The alternative architecture is likely an ingest firehose which is then indexed, with associated complexity and latency. You'd have to string together multiple data systems like a message queue, a metadata database, and blob storage and/or an OLAP database.
Here the only dependency is S2, which has an open source version you can self-host called s2-lite (https://news.ycombinator.com/item?id=46708055).
How it works:
- one S2 stream per browser session
- large rrweb events (like a full snapshot) get framed across multiple binary S2 records and reassembled on read
- active sessions are tailed with an S2 read session, and bridged to the browser over SSE
- session listing relies on stream names encoding reverse timestamps, as S2 returns a lexicographic order listing
- relying on fencing tokens so a stopped session can't be written to again by a late recorder
- retention and GC are handled via S2 stream config, so no background job needed
Curious to hear from folks on the tool or the stream-per-session model!
How does this compare to e.g.
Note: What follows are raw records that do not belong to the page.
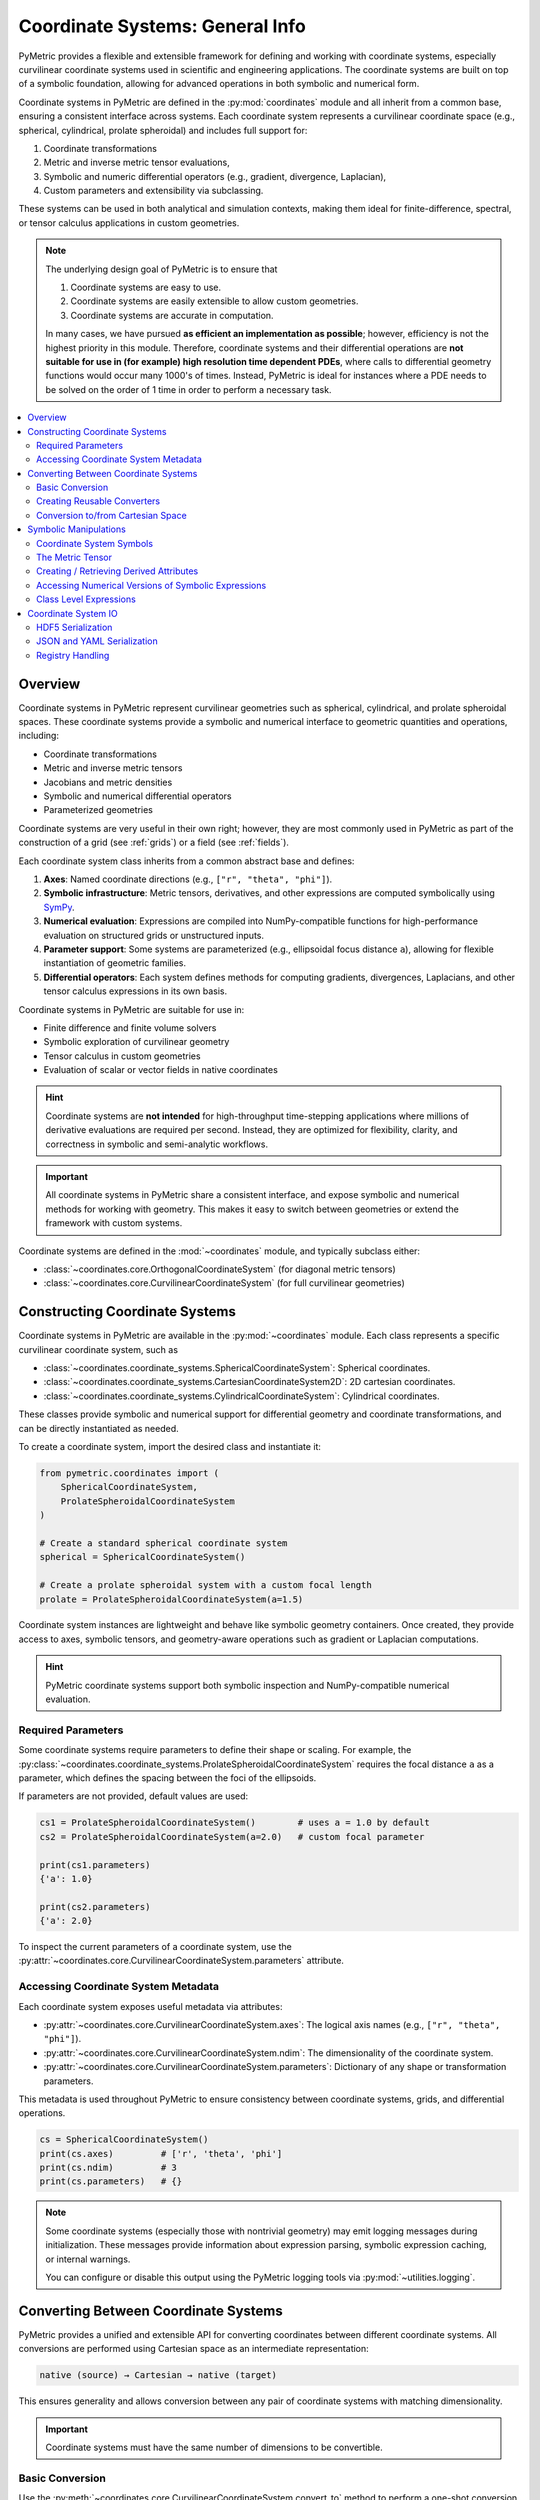 .. _coordinates_user:

================================
Coordinate Systems: General Info
================================

PyMetric provides a flexible and extensible framework for defining and working with coordinate systems,
especially curvilinear coordinate systems used in scientific and engineering applications. The coordinate
systems are built on top of a symbolic foundation, allowing for advanced operations in both symbolic and
numerical form.

Coordinate systems in PyMetric are defined in the :py:mod:`coordinates` module and all
inherit from a common base, ensuring a consistent interface across systems. Each coordinate system represents a
curvilinear coordinate space (e.g., spherical, cylindrical, prolate spheroidal) and includes full support for:

1. Coordinate transformations
2. Metric and inverse metric tensor evaluations,
3. Symbolic and numeric differential operators (e.g., gradient, divergence, Laplacian),
4. Custom parameters and extensibility via subclassing.

These systems can be used in both analytical and simulation contexts, making them ideal for finite-difference,
spectral, or tensor calculus applications in custom geometries.

.. note::

    The underlying design goal of PyMetric is to ensure that

    1. Coordinate systems are easy to use.
    2. Coordinate systems are easily extensible to allow custom geometries.
    3. Coordinate systems are accurate in computation.

    In many cases, we have pursued **as efficient an implementation as possible**; however, efficiency is not
    the highest priority in this module. Therefore, coordinate systems and their differential operations are **not
    suitable for use in (for example) high resolution time dependent PDEs**, where calls to differential geometry
    functions would occur many 1000's of times. Instead, PyMetric is ideal for instances where a PDE needs
    to be solved on the order of 1 time in order to perform a necessary task.


.. contents::
   :local:
   :depth: 2

Overview
--------

Coordinate systems in PyMetric represent curvilinear geometries such as spherical, cylindrical,
and prolate spheroidal spaces. These coordinate systems provide a symbolic and numerical interface
to geometric quantities and operations, including:

- Coordinate transformations
- Metric and inverse metric tensors
- Jacobians and metric densities
- Symbolic and numerical differential operators
- Parameterized geometries

Coordinate systems are very useful in their own right; however, they are most commonly used in PyMetric
as part of the construction of a grid (see :ref:`grids`) or a field (see :ref:`fields`).

Each coordinate system class inherits from a common abstract base and defines:

1. **Axes**: Named coordinate directions (e.g., ``["r", "theta", "phi"]``).
2. **Symbolic infrastructure**: Metric tensors, derivatives, and other expressions are computed symbolically
   using `SymPy <https://www.sympy.org/>`__.
3. **Numerical evaluation**: Expressions are compiled into NumPy-compatible functions for high-performance evaluation
   on structured grids or unstructured inputs.
4. **Parameter support**: Some systems are parameterized (e.g., ellipsoidal focus distance ``a``),
   allowing for flexible instantiation of geometric families.
5. **Differential operators**: Each system defines methods for computing gradients, divergences,
   Laplacians, and other tensor calculus expressions in its own basis.

Coordinate systems in PyMetric are suitable for use in:

- Finite difference and finite volume solvers
- Symbolic exploration of curvilinear geometry
- Tensor calculus in custom geometries
- Evaluation of scalar or vector fields in native coordinates

.. hint::

    Coordinate systems are **not intended** for high-throughput time-stepping applications
    where millions of derivative evaluations are required per second. Instead, they are
    optimized for flexibility, clarity, and correctness in symbolic and semi-analytic workflows.

.. important::

    All coordinate systems in PyMetric share a consistent interface, and expose symbolic and
    numerical methods for working with geometry. This makes it easy to switch between
    geometries or extend the framework with custom systems.

Coordinate systems are defined in the :mod:`~coordinates` module, and typically subclass
either:

- :class:`~coordinates.core.OrthogonalCoordinateSystem` (for diagonal metric tensors)
- :class:`~coordinates.core.CurvilinearCoordinateSystem` (for full curvilinear geometries)

Constructing Coordinate Systems
-------------------------------

Coordinate systems in PyMetric are available in the :py:mod:`~coordinates` module. Each class represents
a specific curvilinear coordinate system, such as

- :class:`~coordinates.coordinate_systems.SphericalCoordinateSystem`: Spherical coordinates.
- :class:`~coordinates.coordinate_systems.CartesianCoordinateSystem2D`: 2D cartesian coordinates.
- :class:`~coordinates.coordinate_systems.CylindricalCoordinateSystem`: Cylindrical coordinates.

These classes provide symbolic and numerical support for differential geometry and coordinate
transformations, and can be directly instantiated as needed.

To create a coordinate system, import the desired class and instantiate it:

.. code-block:: python

    from pymetric.coordinates import (
        SphericalCoordinateSystem,
        ProlateSpheroidalCoordinateSystem
    )

    # Create a standard spherical coordinate system
    spherical = SphericalCoordinateSystem()

    # Create a prolate spheroidal system with a custom focal length
    prolate = ProlateSpheroidalCoordinateSystem(a=1.5)

Coordinate system instances are lightweight and behave like symbolic geometry containers. Once
created, they provide access to axes, symbolic tensors, and geometry-aware operations such as gradient
or Laplacian computations.

.. hint::

    PyMetric coordinate systems support both symbolic inspection and NumPy-compatible numerical evaluation.

Required Parameters
^^^^^^^^^^^^^^^^^^^

Some coordinate systems require parameters to define their shape or scaling. For example, the
:py:class:`~coordinates.coordinate_systems.ProlateSpheroidalCoordinateSystem` requires the focal
distance ``a`` as a parameter, which defines the spacing between the foci of the ellipsoids.

If parameters are not provided, default values are used:

.. code-block:: python

    cs1 = ProlateSpheroidalCoordinateSystem()        # uses a = 1.0 by default
    cs2 = ProlateSpheroidalCoordinateSystem(a=2.0)   # custom focal parameter

    print(cs1.parameters)
    {'a': 1.0}

    print(cs2.parameters)
    {'a': 2.0}

To inspect the current parameters of a coordinate system, use the
:py:attr:`~coordinates.core.CurvilinearCoordinateSystem.parameters` attribute.

Accessing Coordinate System Metadata
^^^^^^^^^^^^^^^^^^^^^^^^^^^^^^^^^^^^

Each coordinate system exposes useful metadata via attributes:

- :py:attr:`~coordinates.core.CurvilinearCoordinateSystem.axes`:
  The logical axis names (e.g., ``["r", "theta", "phi"]``).
- :py:attr:`~coordinates.core.CurvilinearCoordinateSystem.ndim`:
  The dimensionality of the coordinate system.
- :py:attr:`~coordinates.core.CurvilinearCoordinateSystem.parameters`:
  Dictionary of any shape or transformation parameters.

This metadata is used throughout PyMetric to ensure consistency between coordinate systems,
grids, and differential operations.

.. code-block:: python

    cs = SphericalCoordinateSystem()
    print(cs.axes)         # ['r', 'theta', 'phi']
    print(cs.ndim)         # 3
    print(cs.parameters)   # {}


.. note::

    Some coordinate systems (especially those with nontrivial geometry) may emit logging messages
    during initialization. These messages provide information about expression parsing, symbolic
    expression caching, or internal warnings.

    You can configure or disable this output using the PyMetric logging tools via
    :py:mod:`~utilities.logging`.

Converting Between Coordinate Systems
-------------------------------------

PyMetric provides a unified and extensible API for converting coordinates between different coordinate systems.
All conversions are performed using Cartesian space as an intermediate representation:

.. code-block::

    native (source) → Cartesian → native (target)

This ensures generality and allows conversion between any pair of coordinate systems with matching dimensionality.

.. important::

    Coordinate systems must have the same number of dimensions to be convertible.

Basic Conversion
^^^^^^^^^^^^^^^^

Use the :py:meth:`~coordinates.core.CurvilinearCoordinateSystem.convert_to` method to perform a one-shot conversion
between coordinate systems:

.. code-block:: python

    from pymetric.coordinates import SphericalCoordinateSystem, CylindricalCoordinateSystem

    sph = SphericalCoordinateSystem()
    cyl = CylindricalCoordinateSystem()

    # Convert from spherical to cylindrical coordinates
    r, theta, phi = 1.0, 3.14 / 2, 0.0
    rho, phi_cyl, z = sph.convert_to(cyl, r, theta, phi)

This method returns the native coordinates of the `target` system by first converting to Cartesian and then
to the destination system’s basis.

Creating Reusable Converters
^^^^^^^^^^^^^^^^^^^^^^^^^^^^

To avoid repeating transformation logic, you can construct a reusable conversion function using
:py:meth:`~coordinates.core.CurvilinearCoordinateSystem.get_conversion_transform`:

.. code-block:: python

    transform = sph.get_conversion_transform(cyl)
    rho, phi_cyl, z = transform(1.0, 3.14 / 2, 0.0)

This is especially useful when you need to convert many points across different contexts, or
embed conversion logic into higher-level functions.

Conversion to/from Cartesian Space
^^^^^^^^^^^^^^^^^^^^^^^^^^^^^^^^^^

Each coordinate system provides direct access to Cartesian conversion:

- :py:meth:`~coordinates.core.CurvilinearCoordinateSystem.to_cartesian` converts from native coordinates to Cartesian.
- :py:meth:`~coordinates.core.CurvilinearCoordinateSystem.from_cartesian` converts from Cartesian to native coordinates.

.. code-block:: python

    x, y, z = sph.to_cartesian(r, theta, phi)
    r2, theta2, phi2 = sph.from_cartesian(x, y, z)

These methods work with both scalar and array inputs, and are automatically vectorized using NumPy broadcasting.

Symbolic Manipulations
----------------------

Coordinate systems in PyMetric utilize a mixed design in which symbolic (CAS) based manipulations are favored for deriving
analytical quantities in the coordinate system (metrics, Christoffel Symbols, etc.) but then provides numerical access to
these quantities via efficient numpy conversion. The symbolic side of PyMetric coordinate systems is handled by
`SymPy <https://docs.sympy.org/latest/index.html>`__.

These symbolic representations form the foundation for both analytical exploration and numerical computations,
allowing you to derive differential operators like gradients or divergences while respecting the geometry
of the coordinate system.

Coordinate System Symbols
^^^^^^^^^^^^^^^^^^^^^^^^^^^^^^^^^^

When a coordinate system class is created, its axes and parameters are converted into symbolic attributes which
are stored in the :py:attr:`~coordinates.core.CurvilinearCoordinateSystem.axes_symbols` and
:py:attr:`~coordinates.core.CurvilinearCoordinateSystem.parameter_symbols` attributes respectively.

.. code-block:: python

    cs = SphericalCoordinateSystem()
    print(cs.axes_symbols)
    [r, theta, phi]

These symbols are then fed into the class's methods in order to construct critical symbolic infrastructure
like the metric tensor, the inverse metric, etc.

The Metric Tensor
^^^^^^^^^^^^^^^^^

There are a number of symbolic attributes derived as part of class definition; however, the most important
is the metric tensor. The metric tensor is essential for performing a variety of differential operations and
is therefore present in every class. You can access the symbolic version of the attribute using
:py:attr:`~coordinates.core.CurvilinearCoordinateSystem.metric_tensor_symbol`

.. code-block:: python

    cs = SphericalCoordinateSystem()
    print(cs.metric_tensor_symbol)
    [1, r**2, r**2*sin(theta)**2]

.. note::

    Many of the coordinate systems defined in PyMetric are not only curvilinear, but are also
    orthogonal. In this case, the metric is **diagonal** and is therefore represented internally as a vector
    instead of a tensor. For classes like :py:class:`~coordinates.coordinate_systems.OblateHomoeoidalCoordinateSystem`,
    which are fully curvilinear, the output here is a true matrix.

The metric tensor is also available as a **numpy-like** numerical function:

.. code-block:: python

    cs = SphericalCoordinateSystem()
    cs.metric_tensor(1,np.pi/2,0)
    array([1., 1., 1.])

You can call the metric tensor function by simply passing arrays for each coordinate into the function.

Creating / Retrieving Derived Attributes
^^^^^^^^^^^^^^^^^^^^^^^^^^^^^^^^^^^^^^^^

PyMetric supports derived expressions beyond the metric, such as:

1. Christoffel terms (for custom systems)
2. Coordinate Jacobians
3. System-specific auxiliary expressions

along with a few symbols which are of critical importance internally for differential
geometry operations (like the metric determinant). Regardless of which symbolic attribute
is of interest, it is **always possible** to access the attribute symbolically and numerically.

Attributes which are not implemented by default are called **derived attributes** and a list of
them can be accessed with

.. code-block:: python

    cs = OblateHomoeoidalCoordinateSystem(ecc=0.3)
    print(cs.list_expressions())
    ['Lterm', 'Dterm', 'metric_tensor', 'metric_density', 'inverse_metric_tensor']

If you want to retrieve a particular symbolic attribute, you can simply
use the :py:meth:`~coordinates.coordinate_systems.CurvilinearCoordinateSystem.get_expression` method.

.. code-block:: python

    cs = OblateHomoeoidalCoordinateSystem(ecc=0.3)
    print(cs.get_expression('metric_density'))
    sqrt(-xi**4*sin(theta)**2/(0.000729*sin(theta)**6 - 0.0243*sin(theta)**4 ^ 0.27*sin(theta)**2 - 1.0))

    cs = OblateHomoeoidalCoordinateSystem(ecc=0.0)
    print(cs.get_expression('metric_density'))
    sqrt(xi**4*sin(theta)**2)


Accessing Numerical Versions of Symbolic Expressions
^^^^^^^^^^^^^^^^^^^^^^^^^^^^^^^^^^^^^^^^^^^^^^^^^^^^^

All symbolic expressions can be turned into callable NumPy functions using:

.. code-block:: python

    fn = cs.get_numeric_expression("metric_density")
    val = fn(r=1.0, theta=np.pi/2, phi=0.0)

This process uses :py:func:`sympy.lambdify` under the hood, and allows fast evaluation over grids or datasets.

Class Level Expressions
^^^^^^^^^^^^^^^^^^^^^^^

Some expressions—like the metric tensor—are computed at the class level and
shared across all instances (symbolically). You can inspect or retrieve these
without instantiating the coordinate system:

.. code-block:: python

    from pymetric.coordinates.coordinate_systems import CylindricalCoordinateSystem

    g = CylindricalCoordinateSystem.get_class_expression("metric_tensor")
    print(g)

This is useful for inspecting or manipulating symbolic expressions analytically
before plugging in parameter values.

Coordinate System IO
---------------------

Coordinate systems in PyMetric can be serialized to and from disk using multiple formats. This enables
persistent storage of geometric configurations and facilitates reuse across workflows or between simulation contexts.

PyMetric supports serialization in the following formats:

- **HDF5** (via :meth:`~coordinates.core.CurvilinearCoordinateSystem.to_hdf5`, :meth:`~coordinates.core.CurvilinearCoordinateSystem.from_hdf5`)
- **JSON** (via :meth:`~coordinates.core.CurvilinearCoordinateSystem.to_json`, :meth:`~coordinates.core.CurvilinearCoordinateSystem.from_json`)
- **YAML** (via :meth:`~coordinates.core.CurvilinearCoordinateSystem.to_yaml`, :meth:`~coordinates.core.CurvilinearCoordinateSystem.from_yaml`)

Each serialization method stores only the minimal state needed to reconstruct the coordinate system:

1. The class name (used to locate the appropriate constructor)
2. The parameter dictionary used at instantiation (see :attr:`~coordinates.core.CurvilinearCoordinateSystem.parameters`)

Deserialization uses a **registry** to map class names to constructors.

HDF5 Serialization
^^^^^^^^^^^^^^^^^^

Coordinate systems can be saved to HDF5 with:

.. code-block:: python

    cs.to_hdf5("path/to/file.h5", group_name="geometry", overwrite=True)

This stores data either at the root level or in the named group of the HDF5 file.

To restore:

.. code-block:: python

    from pymetric.coordinates import CurvilinearCoordinateSystem
    cs = CurvilinearCoordinateSystem.from_hdf5("path/to/file.h5", group_name="geometry")

The following methods are available:

- :meth:`~coordinates.core.CurvilinearCoordinateSystem.to_hdf5`
- :meth:`~coordinates.core.CurvilinearCoordinateSystem.from_hdf5`

JSON and YAML Serialization
^^^^^^^^^^^^^^^^^^^^^^^^^^^

JSON and YAML provide readable text-based representations. They are ideal for configuration files, version control,
and interlanguage workflows.

Save to JSON or YAML:

.. code-block:: python

    cs.to_json("coordsys.json")
    cs.to_yaml("coordsys.yaml")

Load from these files:

.. code-block:: python

    cs = CurvilinearCoordinateSystem.from_json("coordsys.json")
    cs = CurvilinearCoordinateSystem.from_yaml("coordsys.yaml")

These formats use:

- :meth:`~coordinates.core.CurvilinearCoordinateSystem.to_json`
- :meth:`~coordinates.core.CurvilinearCoordinateSystem.from_json`
- :meth:`~coordinates.core.CurvilinearCoordinateSystem.to_yaml`
- :meth:`~coordinates.core.CurvilinearCoordinateSystem.from_yaml`

.. note::

    Only parameters explicitly listed in :attr:`~coordinates.core.CurvilinearCoordinateSystem.__PARAMETERS__` are serialized.
    Derived symbolic expressions (e.g., metric tensor, density) are automatically recomputed upon loading.

.. hint::

    PyMetric automatically converts NumPy types (e.g., ``np.float64``, ``np.ndarray``) to native Python types
    before serialization to JSON or YAML to ensure compatibility.

Registry Handling
^^^^^^^^^^^^^^^^^

Deserialization requires a mapping of class names to types. By default, each coordinate system uses its
own registry (see :attr:`~coordinates.core.CurvilinearCoordinateSystem.__DEFAULT_REGISTRY__`), but you can provide your own:

.. code-block:: python

    registry = {"CustomSystem": CustomSystem}
    cs = CurvilinearCoordinateSystem.from_json("coordsys.json", registry=registry)

This enables loading of user-defined systems or systems not yet imported into the session.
OpenReplay, which looks quite similar?
OpenReplay is much more mature and full-featured, RePlaya is just the core session capture, listing, and replay functionality. OpenReplay has more dependencies, so self-hosting means running a full stack: Postgres, ClickHouse, Redis, and its backend services. RePlaya is one stateless Node process plus S2 (or self-hosted s2-lite).
very cool. session replays are so crucial for understanding new features qualitatively, especially before you have enough users for useful quantitative metrics.
ballpark, how much does this cost to run?
Thanks! And agreed, session replays can be really useful to understand user behaviour such as product edge cases.
On cost, it's running the collector Node app (I'd expect a few $ per month at low volume), and the S2 stream backend.
If you use the S2 cloud service, cost is basically just the rrweb bytes. The rates are $0.075/GiB to write, $0.05/GiB-month to store, $0.10/GiB to read back over the internet. See s2.dev/pricing.md for an agent-friendly summary.
Assuming a typical few-minute session is ~1 MiB of events, ingesting it, storing it a month, and replaying it a couple of times (unlikely!):
1k sessions/mo ≈ $0.35
10k sessions/mo ≈ $3.50
100k sessions/mo ≈ $35